Reactions to tablets are mixed. Some owners and bystanders alike are left scratching their heads, asking, "What is this good for?" For some people, the cost is trivial enough that the redundancy alone is worthwhile: an extra browsing screen, an extra music player, a movie screen in a pinch, and an extra-large Angry Birds machine. Most of us, though, don't want to drop even $200-300 for a budget model, much less $400-800 for an iPad or Transformer, if we're only going to use it for five minutes once a week.
My test, and the one disgruntled tablet owners seem to have failed to apply, is this: is there one task for which this will be my primary and preferred device? In other words, know why before you buy.

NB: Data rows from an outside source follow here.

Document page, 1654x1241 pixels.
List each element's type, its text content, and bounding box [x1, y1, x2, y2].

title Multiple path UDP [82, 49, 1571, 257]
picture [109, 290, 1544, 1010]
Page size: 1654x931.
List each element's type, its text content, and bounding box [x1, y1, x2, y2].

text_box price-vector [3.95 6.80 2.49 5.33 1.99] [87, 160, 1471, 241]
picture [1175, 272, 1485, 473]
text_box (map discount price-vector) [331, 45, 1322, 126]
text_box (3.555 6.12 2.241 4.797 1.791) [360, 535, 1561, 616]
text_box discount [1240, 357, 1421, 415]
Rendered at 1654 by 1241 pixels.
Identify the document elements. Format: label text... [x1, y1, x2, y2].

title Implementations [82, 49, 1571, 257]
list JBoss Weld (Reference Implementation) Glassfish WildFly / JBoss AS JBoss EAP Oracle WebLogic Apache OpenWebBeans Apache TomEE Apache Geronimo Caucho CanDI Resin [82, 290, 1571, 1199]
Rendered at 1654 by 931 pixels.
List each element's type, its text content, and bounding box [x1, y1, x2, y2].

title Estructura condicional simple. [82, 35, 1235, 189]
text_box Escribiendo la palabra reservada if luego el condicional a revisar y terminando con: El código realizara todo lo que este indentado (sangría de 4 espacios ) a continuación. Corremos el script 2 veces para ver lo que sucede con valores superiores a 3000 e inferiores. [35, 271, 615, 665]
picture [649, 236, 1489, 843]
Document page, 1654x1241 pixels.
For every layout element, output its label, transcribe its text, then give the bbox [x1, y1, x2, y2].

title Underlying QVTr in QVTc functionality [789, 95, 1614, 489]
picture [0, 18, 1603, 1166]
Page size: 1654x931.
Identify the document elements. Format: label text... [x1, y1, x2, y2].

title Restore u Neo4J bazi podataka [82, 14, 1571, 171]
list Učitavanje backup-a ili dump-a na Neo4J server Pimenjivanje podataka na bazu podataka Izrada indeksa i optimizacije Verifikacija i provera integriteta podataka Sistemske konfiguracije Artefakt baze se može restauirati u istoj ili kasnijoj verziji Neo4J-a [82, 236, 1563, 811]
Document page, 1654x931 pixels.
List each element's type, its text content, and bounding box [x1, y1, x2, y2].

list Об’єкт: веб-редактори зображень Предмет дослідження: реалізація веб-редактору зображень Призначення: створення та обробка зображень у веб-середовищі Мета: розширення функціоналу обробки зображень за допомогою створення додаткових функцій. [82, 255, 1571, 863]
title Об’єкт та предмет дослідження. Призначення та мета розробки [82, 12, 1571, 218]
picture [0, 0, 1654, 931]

Many satisfied tablet owners, like myself, wanted a not-quite-so-dedicated e-reader, or more specifically a reader for highly visual media like magazines and comics. Others saw a space in their daily routine where they'd want to watch movies out of reach of their televisions or PCs. For others, just having something bigger than a phone and smaller than a laptop to curl up with while watching TV was enough. Yes, a lot of the tablet's value rests in being a general-purpose computer, but we also had in mind a single purpose that it would serve better than any other device in our stable.
If your current arrangement works just fine--if you always need a laptop handy anyway, or must have e-ink for novels and don't read magazines, or WiFi wouldn't cut it for your mobile browsing and you don't want another bill--then don't get a tablet.